Nearby Justinien University Hospital was overwhelmed with patients as the injured were transported to the facility.

"We don't have the ability to treat the number of seriously burned people," a nurse told AFP. "I'm afraid we won't be able to save them all," she said.

A doctor at the hospital told local radio station Magik9 that two people had died there and that 40 other patients were seriously injured.

"The people are burned on more than 60 percent of their body," she said.

Haitian prime minister Ariel Henry decreed a period of national mourning following the explosion he said had left dozens of people injured.

"I learned with sadness and emotion the terrible news of the explosion of a gas tanker last night in Cap-Haitien," Henry tweeted.

"Three days of national mourning will be decreed throughout the land, in memory of the victims of this tragedy which has devastated the whole Haitian nation." Henry promised field hospitals would be rapidly deployed to help care for the blast victims.

Fuel crisis

The Caribbean nation has never produced enough electricity to meet the needs of the whole population.

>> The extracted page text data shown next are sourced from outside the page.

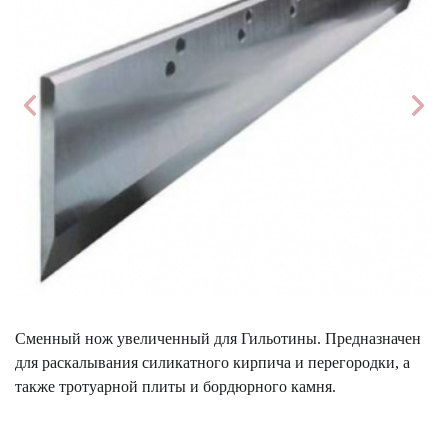
Сменный нож увеличенный для Гильотины. Предназначен
для раскалывания силикатного кирпича и перегородки, а
также тротуарной плиты и бордюрного камня.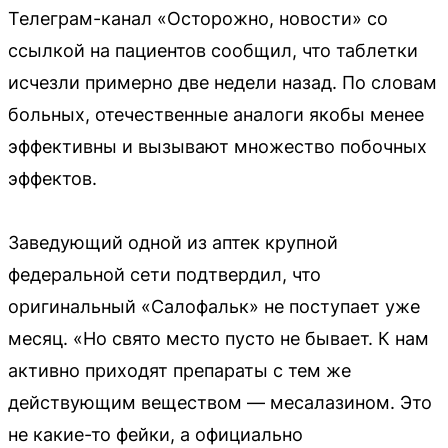
Телеграм-канал «Осторожно, новости» со
ссылкой на пациентов сообщил, что таблетки
исчезли примерно две недели назад. По словам
больных, отечественные аналоги якобы менее
эффективны и вызывают множество побочных
эффектов.
Заведующий одной из аптек крупной
федеральной сети подтвердил, что
оригинальный «Салофальк» не поступает уже
месяц. «Но свято место пусто не бывает. К нам
активно приходят препараты с тем же
действующим веществом — месалазином. Это
не какие-то фейки, а официально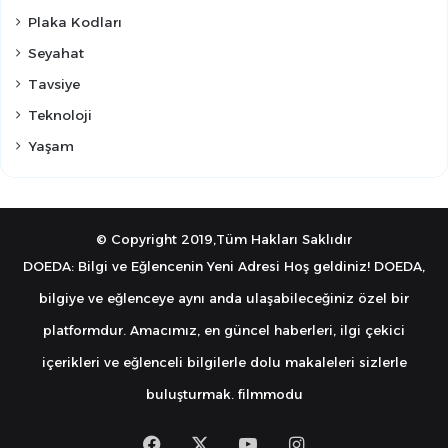
Plaka Kodları
Seyahat
Tavsiye
Teknoloji
Yaşam
© Copyright 2019,Tüm Hakları Saklıdır
DOEDA: Bilgi ve Eğlencenin Yeni Adresi Hoş geldiniz! DOEDA,
bilgiye ve eğlenceye aynı anda ulaşabileceğiniz özel bir
platformdur. Amacımız, en güncel haberleri, ilgi çekici
içerikleri ve eğlenceli bilgilerle dolu makaleleri sizlerle
buluşturmak.
filmmodu
Facebook
X
YouTube
Instagram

Even in well-off parts of the capital, the state-run Haiti electric utility only provides, at most, a few hours of power a day.

Those who can afford it rely on pricey generators, which are no help in the face of the severe fuel shortage caused by gangs blocking access to the country's oil terminals in the capital and its outskirts.

In recent months more than a dozen vehicles transporting fuel have been attacked by gangs demanding ransoms for the drivers' release.

Demonstrators took the streets as recently as Monday protesting the resulting rise in gasoline prices.

The lack of fuel is also damming up water access, in a country where many people rely on private companies to deliver water by truck to at-home systems.

And with no guarantee of steady power or water supply, health care providers have been forced to drastically cut back their services.

Chronically-unstable Haiti was also plunged into a new political crisis with the assassination of the late president, Jovenel Moise, in July.

Four senior Haitian law enforcement officials have been detained and several dozen arrested in connection with the investigation.

But five months after Moise's assassination, doubts remain over who ordered the attack, during which not a single police officer guarding the president was injured.